TUGAS ANDA →
1. Menurut kutipan teks, siapa saja nama anak laki-laki Nabi saw yang meninggal di waktu kecil?
2. Salin kata demi kata bagian kutipan teks dari "Zainab memberinya seorang" sampai "Kulsum (ganti tikar).".
─── KUTIPAN TEKS
SELAMAT DATANG DI JENDELA CAKRAWALA ILMU, MEMBUKA WAWASAN BERFIKIR TANPA MELUPAKAN SIAPA YANG MENCIPTAKAN KITAwaspbook



Jumat, 23 Oktober 2009

PENDAPAT BUYA HAMKA TENTANG AHLUL BAIT

H. Rifai, seorang Indonesia beragama Islam yang
tinggal di Florijn 211 Amsterdam, Nederland, pada
tanggal 30 Desember 1974 telah mengirim surat kepada
Menteri Agama H.A Mukti Ali dimana ia mengajukan
pertanyaan dan mohon penjelasan secukupnya mengenai
beberapa hal diantaranya tentang keturunan Rasulullah
saw.

Oleh Menteri Agama diserahkan kepada Prof. Dr.H. Abdul
Malik Karim Amrullah (HAMKA) untuk menjawabnya melalui
Panji Masyarakat[1], dengan pertimbangan agar
masalahnya dapat diketahui umum dan manfaatnya lebih
merata. Jawaban HAMKA atas pertanyaan diatas sebagai
berikut :

Yang pertama sekali hendaklah kita ketahui bahwa Nabi
saw tidak meninggalkan anak laki-laki. Anaknya yang
laki-laki yaitu Qasim, Thaher, Thayib dan Ibrahim
meninggal di waktu kecil belaka. Sebagai seorang
manusia yang berperasaan halus, beliau ingin mendapat
anak laki-laki yang akan menyambung keturunan (nasab)
beliau. Beliau hanya mempunyai anak-anak perempuan,
yaitu Zainab, Ruqayyah, Ummu Kulsum dan Fathimah.
Zainab memberinya seorang cucu perempuan. Itupun
meninggal dalam sarat menyusu. Ruqayyah dan Ummu
Kulsum mati muda. Keduanya isteri Usman bin Affan,
meninggal Ruqayyah berganti Ummu Kulsum (ganti tikar).
Ketiga anak perempuan inipun meninggal dahulu dari
beliau.
──────
─── DATA YANG DISEDIAKAN
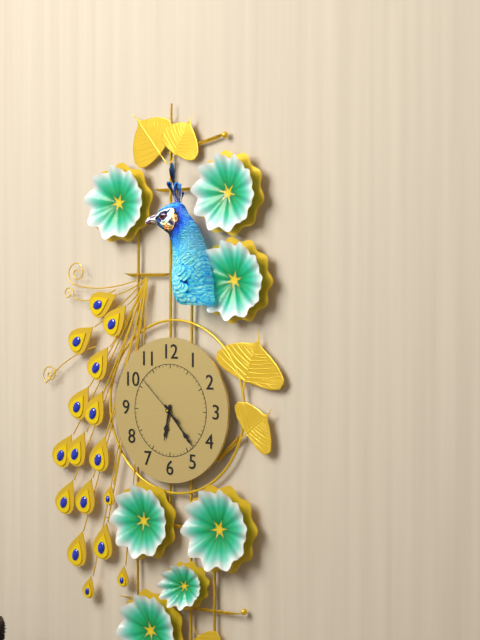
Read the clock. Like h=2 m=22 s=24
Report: h=6 m=23 s=52
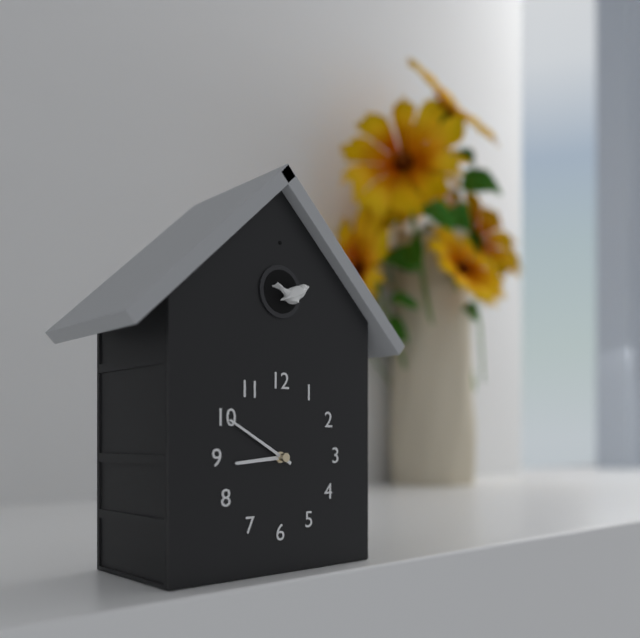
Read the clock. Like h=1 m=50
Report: h=8 m=50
──────
PEMBAHASAN JAWABAN →
1. Qasim, Thaher, Thayib, dan Ibrahim.

2.
Zainab memberinya seorang cucu perempuan. Itupun
meninggal dalam sarat menyusu. Ruqayyah dan Ummu
Kulsum mati muda. Keduanya isteri Usman bin Affan,
meninggal Ruqayyah berganti Ummu Kulsum (ganti tikar).